The fact that Lou Dobbs, who is responsible for some of the absolute worst lies about illegal immigrants actually hired some should come as a shock to no one:

But with his relentless diatribes against “illegals” and their employers, Dobbs is casting stones from a house—make that an estate—of glass. Based on a yearlong investigation, including interviews with five immigrants who worked without papers on his properties, The Nation and the Investigative Fund at The Nation Institute have found that Dobbs has relied for years on undocumented labor for the upkeep of his multimillion-dollar estates and the horses he keeps for his 22-year-old daughter, Hillary, a champion show jumper.

Dobbs lives in a sprawling white mansion on his 300-acre estate in Sussex, New Jersey, where he and his family run a horse farm. In 2005 he acquired another house—a spacious multimillion-dollar winter holiday home in Eagle Isle, the most exclusive enclave of the Ibis Golf and Country Club, a gated community in West Palm Beach, Florida. It offers his daughter a place to stay during her competitions at the Wellington Winter Equestrian Festival, one of the most important events in the horse show world.

Dobbs deserves to be raked over the coals for this. He’s spent the last several years of his career doing his best to dehumanize illegal immigrants, from popularizing the myth that immigrants cause leprosy, mainstreaming the conspiracy theory that Mexicans are seeking to annex the American Southwest through “Reconquista” and laundering the arguments of hate groups through his evening program on CNN.

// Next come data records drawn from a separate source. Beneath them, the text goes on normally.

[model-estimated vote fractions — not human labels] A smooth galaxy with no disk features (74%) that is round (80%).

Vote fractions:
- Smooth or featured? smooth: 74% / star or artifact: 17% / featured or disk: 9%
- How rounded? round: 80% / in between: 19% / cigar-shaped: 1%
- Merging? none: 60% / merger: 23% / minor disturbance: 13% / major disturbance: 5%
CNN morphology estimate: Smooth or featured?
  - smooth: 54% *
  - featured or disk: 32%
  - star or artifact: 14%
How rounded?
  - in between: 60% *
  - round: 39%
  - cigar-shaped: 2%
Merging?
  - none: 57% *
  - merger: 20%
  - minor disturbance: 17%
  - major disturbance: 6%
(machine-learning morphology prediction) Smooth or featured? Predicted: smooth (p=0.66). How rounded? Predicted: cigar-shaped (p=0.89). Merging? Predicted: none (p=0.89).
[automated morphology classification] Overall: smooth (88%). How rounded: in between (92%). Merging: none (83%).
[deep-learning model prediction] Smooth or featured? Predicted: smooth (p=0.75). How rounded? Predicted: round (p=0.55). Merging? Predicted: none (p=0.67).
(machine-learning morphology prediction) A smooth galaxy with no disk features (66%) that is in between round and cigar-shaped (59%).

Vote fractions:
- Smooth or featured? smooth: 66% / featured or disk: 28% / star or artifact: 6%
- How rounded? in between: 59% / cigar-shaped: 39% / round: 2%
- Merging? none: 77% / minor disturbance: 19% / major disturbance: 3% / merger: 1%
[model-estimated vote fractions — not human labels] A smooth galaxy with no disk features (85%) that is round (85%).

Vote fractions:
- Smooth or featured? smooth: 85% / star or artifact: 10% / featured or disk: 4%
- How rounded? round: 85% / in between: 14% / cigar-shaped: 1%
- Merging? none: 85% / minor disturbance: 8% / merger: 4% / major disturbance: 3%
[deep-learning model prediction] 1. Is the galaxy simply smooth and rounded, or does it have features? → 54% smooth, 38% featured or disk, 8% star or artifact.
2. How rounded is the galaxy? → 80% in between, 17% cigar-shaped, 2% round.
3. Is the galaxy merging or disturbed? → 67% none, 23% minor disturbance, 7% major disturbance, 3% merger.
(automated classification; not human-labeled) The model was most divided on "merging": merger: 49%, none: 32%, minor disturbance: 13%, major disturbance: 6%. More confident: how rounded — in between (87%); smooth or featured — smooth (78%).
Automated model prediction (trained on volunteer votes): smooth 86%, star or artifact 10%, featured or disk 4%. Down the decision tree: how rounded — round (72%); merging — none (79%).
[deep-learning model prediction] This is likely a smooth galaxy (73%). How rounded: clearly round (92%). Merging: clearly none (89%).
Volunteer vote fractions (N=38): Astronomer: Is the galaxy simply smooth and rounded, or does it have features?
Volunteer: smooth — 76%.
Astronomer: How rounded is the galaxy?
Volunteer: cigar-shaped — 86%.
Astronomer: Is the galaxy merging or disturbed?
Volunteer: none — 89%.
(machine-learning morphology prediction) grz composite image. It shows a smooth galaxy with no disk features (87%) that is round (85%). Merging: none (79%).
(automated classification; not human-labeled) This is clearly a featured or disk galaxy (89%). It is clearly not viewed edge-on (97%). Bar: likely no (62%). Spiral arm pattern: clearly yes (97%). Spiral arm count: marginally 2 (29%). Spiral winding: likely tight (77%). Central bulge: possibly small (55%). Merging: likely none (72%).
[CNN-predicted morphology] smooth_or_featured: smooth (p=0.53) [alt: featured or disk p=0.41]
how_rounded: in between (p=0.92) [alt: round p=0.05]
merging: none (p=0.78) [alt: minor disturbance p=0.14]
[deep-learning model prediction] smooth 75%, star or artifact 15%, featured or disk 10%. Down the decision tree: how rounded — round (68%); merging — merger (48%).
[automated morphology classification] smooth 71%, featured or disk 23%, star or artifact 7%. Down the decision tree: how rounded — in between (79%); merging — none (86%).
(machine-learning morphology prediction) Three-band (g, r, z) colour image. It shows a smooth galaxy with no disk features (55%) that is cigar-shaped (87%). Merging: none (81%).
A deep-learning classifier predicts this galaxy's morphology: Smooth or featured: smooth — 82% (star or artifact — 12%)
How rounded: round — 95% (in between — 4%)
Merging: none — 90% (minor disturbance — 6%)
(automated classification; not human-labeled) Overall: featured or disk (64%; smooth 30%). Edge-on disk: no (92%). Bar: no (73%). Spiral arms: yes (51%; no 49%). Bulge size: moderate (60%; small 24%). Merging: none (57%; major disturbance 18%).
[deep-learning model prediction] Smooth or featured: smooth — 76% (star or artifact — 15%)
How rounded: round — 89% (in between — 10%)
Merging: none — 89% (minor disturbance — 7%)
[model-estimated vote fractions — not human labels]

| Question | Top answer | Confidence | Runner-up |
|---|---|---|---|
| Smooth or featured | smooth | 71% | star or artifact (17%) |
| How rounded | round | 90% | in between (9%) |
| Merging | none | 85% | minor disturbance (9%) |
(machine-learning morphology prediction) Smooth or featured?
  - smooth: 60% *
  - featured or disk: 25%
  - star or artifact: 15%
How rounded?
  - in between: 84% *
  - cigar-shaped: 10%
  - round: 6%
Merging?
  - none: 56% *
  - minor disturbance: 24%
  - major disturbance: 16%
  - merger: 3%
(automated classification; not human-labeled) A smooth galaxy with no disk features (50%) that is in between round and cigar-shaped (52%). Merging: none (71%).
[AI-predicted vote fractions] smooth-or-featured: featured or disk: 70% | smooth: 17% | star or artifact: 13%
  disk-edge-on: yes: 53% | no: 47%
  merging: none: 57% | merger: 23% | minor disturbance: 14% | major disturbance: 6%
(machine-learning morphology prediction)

The problem is by fixating on the personal hypocrisy of border hawks like Dobbs and California Republican Meg Whitman threatens to obscure the larger problem, which is that our current immigration system doesn’t remotely recognize the realities of domestic demand for unauthorized immigrant labor. Instead there’s a lot of posturing about the border, despite the evidence that increased spending on border security doesn’t reduce unauthorized entry, because as long as there are jobs here to get desperate people will cross an increasingly dangerous border to come to get them. The only thing that seems to have substantially reduced illegal immigration since 1993 is the worst recession since the 1920s, and I think we can all agree that cure is worse than the disease.

Sure, Whitman and Dobbs deserve the public criticism they’re getting. The bigger issue remains, as I wrote last week, that “as a country we dehumanize undocumented immigrants even as we demand and depend on their labor. We beckon them with one hand while trying to crush them with the other.” No one is more emblematic of this dynamic than wealthy border hawks who hire undocumented immigrants, but they’re not the problem–they’re the symptom of a problem, and we shouldn’t get so caught up in their personal hypocrisy that we lose what should be a teachable moment about how broken and useless our current immigration system actually is.